New York City could limp along for a few weeks without its subways. Without garbage pickup, a stinky week or so. (The rats would be happy.) Without power, we know, things get bad after a day or two. But water? Four hours, maybe. If the flow stops, so does city life.
At the start of this year, all of our water came from upstate through two big tunnels. No. 1 was completed in 1917, No. 2 in 1936. They’re really old, and they can’t be closed for inspection, because the valves are too fragile. Besides, they might collapse if they’re emptied. Tunnel No. 3, sketched out in 1954, is meant to take the load off the first two. Digging began in 1970, then stopped in 1975, amid the fiscal crisis and a labor dispute. Meanwhile, No. 1 and No. 2 just got older and older, leakier and leakier. Work on No. 3 started up again in 1979; the state took over in 1981, projecting completion in 1988. More delays. A kid fell into one of the excavations and was killed in 1991. Over the years, 23 construction workers—sandhogs, they’re called—died on the job. The whole thing never quite ground to a halt, because some of us knew: One crack in Tunnel No. 1’s concrete lining, and New York was done for.

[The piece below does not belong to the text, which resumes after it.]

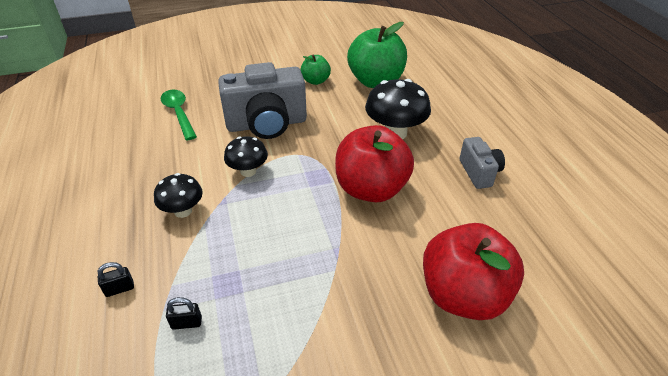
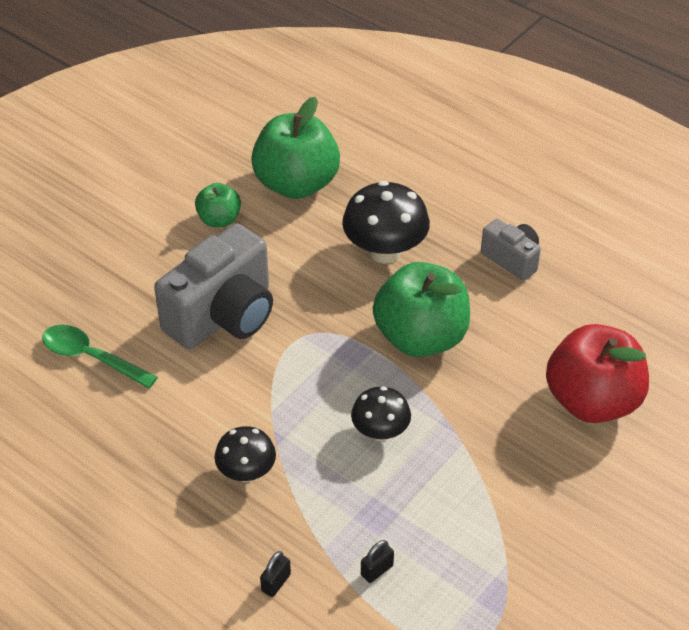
camera: 35 degrees left, 5 degrees up
(248, 171) = (267, 388): black mushroom -> black mushroom (380, 432)
(371, 189) = (421, 337): red apple -> green apple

When Mike Bloomberg became mayor, he asked his advisers what could bring the city to its knees. They told him about the old tunnels, the bad valves. An extra couple of billion dollars made their way to No. 3. And on October 16, Bloomberg stood in City Hall Park and spun a valve. A water fountain sprang to life. It made page A26 of the Times. You probably didn’t know you could finally relax—that at last, we had a measure of safety, pushing back the four-hour crisis indefinitely. But you could.